The results of this study showed that patients with early-stage cervical cancer, for whom operation is considered a treatment option, can be classified using MRI into two groups based on the clarity of the tumor border. Moreover, it was shown that this classification may have prognostic importance. Tumor shape has been reported as a prognostic factor in other malignancies, such as breast cancer, bladder cancer, and meningioma8,9,10. To the best of our knowledge, this study is the first to examine the relationship between tumor border and prognosis in cervical cancer. MRI showed a significantly better diagnostic performance than clinical assessment for both overall staging and evaluation of prognostic factors11. As demonstrated in earlier reports, prognostic factors for cervical cancer are tumor size, patient age, stage, lymph node involvement and location, LVSI, histological type, and tumor grade12,13,14. However, some of these factors cannot be assessed unless the patient undergoes surgery. The current study revealed that the tumor border correlates with incidence of LVSI, postoperative upgrade in staging, lymph node metastasis, and distant metastasis. Therefore, these findings could be used to identify cases that would be benefited from radiotherapy and chemotherapy without surgery. Additionally, this evidence may facilitate the process of treatment planning for the preservation of fertility or ovarian function. In patients in whom lymph node metastasis is detected after radical trachelectomy or ovarian-sparing hysterectomy, concurrent chemoradiotherapy is mandatory, and efforts for the preservation of fertility or ovarian function must be abandoned. Hence, radical surgery instead of conservative surgery would be recommended for patients with an unclear tumor border.

Vimentin is a major constituent of the intermediate filament family. It is mainly expressed in mesenchymal cells, and play critical roles in cell adhesion, migration, and signaling15. In cancer, vimentin is used as a marker of EMT. EMT is a critical process for cancer metastasis16. It has been reported that vimentin is involved in various types of cancer. In prostate cancer, vimentin expression was mainly detected in poorly differentiated tumors and metastatic lesions17. In hepatocellular carcinoma, expression of vimentin was mainly associated with metastasis18. In non-small-cell lung cancer, vimentin overexpression was identified as an independent prognostic indicator19. In cervical cancer, Gilles et al. reported a clear association between vimentin expression and metastatic progression.
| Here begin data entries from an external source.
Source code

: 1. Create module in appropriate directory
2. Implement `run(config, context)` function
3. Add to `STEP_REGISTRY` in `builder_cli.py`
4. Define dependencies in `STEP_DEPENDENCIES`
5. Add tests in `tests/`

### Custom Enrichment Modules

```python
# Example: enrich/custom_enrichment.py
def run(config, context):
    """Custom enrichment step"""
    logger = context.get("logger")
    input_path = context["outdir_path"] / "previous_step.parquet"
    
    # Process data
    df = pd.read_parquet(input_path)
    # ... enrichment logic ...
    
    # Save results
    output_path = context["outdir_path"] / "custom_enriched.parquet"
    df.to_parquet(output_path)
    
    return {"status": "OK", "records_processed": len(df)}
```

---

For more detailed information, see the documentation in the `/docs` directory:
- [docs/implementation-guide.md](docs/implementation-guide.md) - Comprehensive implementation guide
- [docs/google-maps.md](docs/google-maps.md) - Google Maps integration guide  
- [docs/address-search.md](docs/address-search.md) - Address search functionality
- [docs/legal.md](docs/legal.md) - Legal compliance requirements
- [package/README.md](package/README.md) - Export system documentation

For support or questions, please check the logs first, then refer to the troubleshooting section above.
This conclusion was based on the detection of vimentin in all invasive carcinomas and lymph node metastases, but not in cervical intraepithelial neoplasia 3 (CIN3) lesions20. Moreover, Lin et al. reported that vimentin expression is considered as an independent prognostic factor in cervical cancer7. Collectively, the currently available data suggests that cervical cancers with unclear tumor borders are associated with higher vimentin expression, lymph node metastasis rate, incidence of LVSI, and recurrence rate versus tumors with clear borders. The potential implication of this study is that cervical cancer with unclear tumor border have a high expression of vimentin and enhanced EMT characteristics such as metastatic potential and invasiveness, and therefore have a high risk of upstaging and lymph node metastasis, and of recurrence and poor prognosis.
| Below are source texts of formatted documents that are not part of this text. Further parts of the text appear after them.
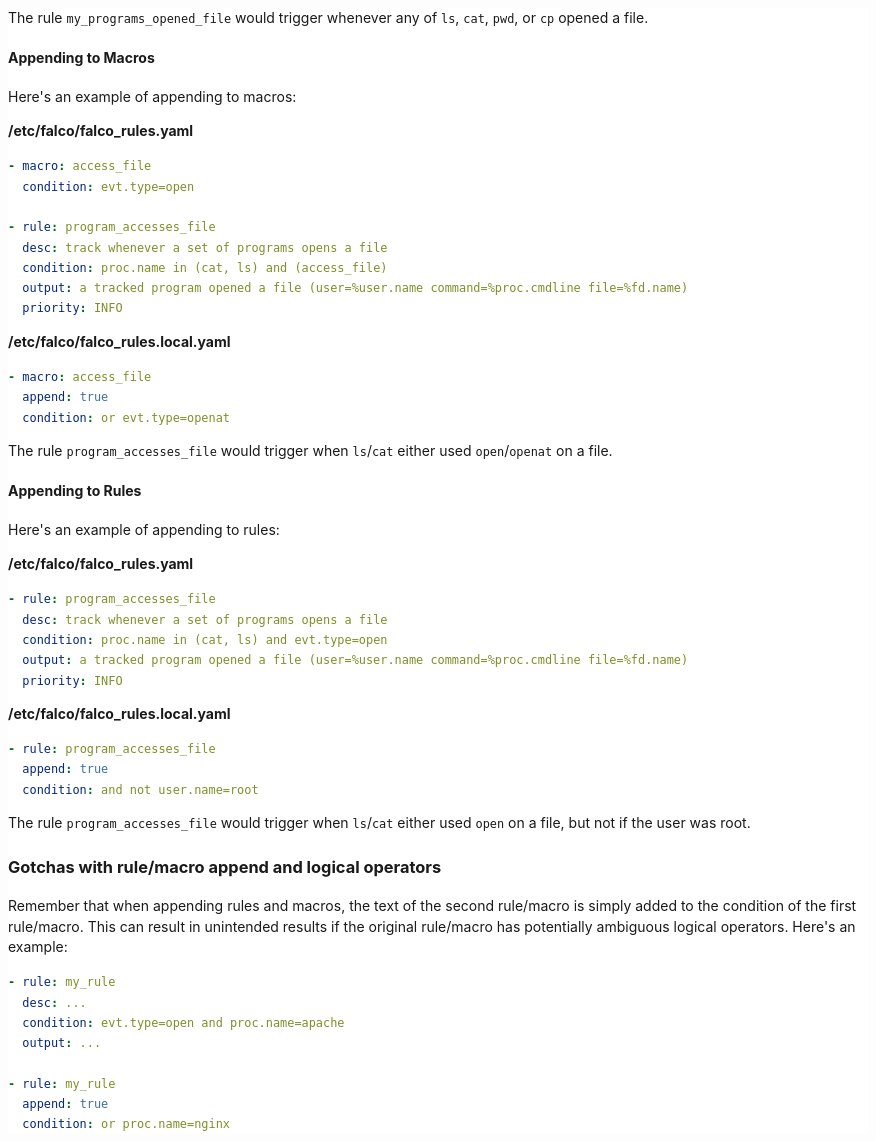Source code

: The rule `my_programs_opened_file` would trigger whenever any of `ls`, `cat`, `pwd`, or `cp` opened a file.

#### Appending to Macros
Here's an example of appending to macros:

**/etc/falco/falco_rules.yaml**
```yaml
- macro: access_file
  condition: evt.type=open

- rule: program_accesses_file
  desc: track whenever a set of programs opens a file
  condition: proc.name in (cat, ls) and (access_file)
  output: a tracked program opened a file (user=%user.name command=%proc.cmdline file=%fd.name)
  priority: INFO
```

**/etc/falco/falco_rules.local.yaml**
```yaml
- macro: access_file
  append: true
  condition: or evt.type=openat
```

The rule `program_accesses_file` would trigger when `ls`/`cat` either used `open`/`openat` on a file.

#### Appending to Rules
Here's an example of appending to rules:

**/etc/falco/falco_rules.yaml**
```yaml
- rule: program_accesses_file
  desc: track whenever a set of programs opens a file
  condition: proc.name in (cat, ls) and evt.type=open
  output: a tracked program opened a file (user=%user.name command=%proc.cmdline file=%fd.name)
  priority: INFO
```

**/etc/falco/falco_rules.local.yaml**
```yaml
- rule: program_accesses_file
  append: true
  condition: and not user.name=root
```
The rule `program_accesses_file` would trigger when `ls`/`cat` either used `open` on a file, but not if the user was root.

### Gotchas with rule/macro append and logical operators

Remember that when appending rules and macros, the text of the second rule/macro is simply added to the condition of the first rule/macro. This can result in unintended results if the original rule/macro has potentially ambiguous logical operators. Here's an example:

```yaml
- rule: my_rule
  desc: ...
  condition: evt.type=open and proc.name=apache
  output: ...

- rule: my_rule
  append: true
  condition: or proc.name=nginx
```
There are several limitations in the present study. Firstly, the number of patients with identifiable lesions by MRI who underwent operation was small; therefore, further investigation is warranted to validate the present data. Secondly, due to differences in the prognoses of squamous cell carcinoma and adenocarcinoma, this study focused only on the former type of cancer21. Hence, the present findings may not be generalizable to all cervical cancers. Finally, further investigation is warranted to elucidate the mechanism underlying the relationship between vimentin expression and unclear tumor borders.

Conclusions

According to MRI findings, an unclear tumor border in patients with cervical cancer is linked to poorer prognosis, lymph node metastasis, and distant recurrence of metastasis. MRI findings may act as a predictive factor for postoperative analysis of risk factors, potentially aiding in the choice of treatment options and post-treatment management.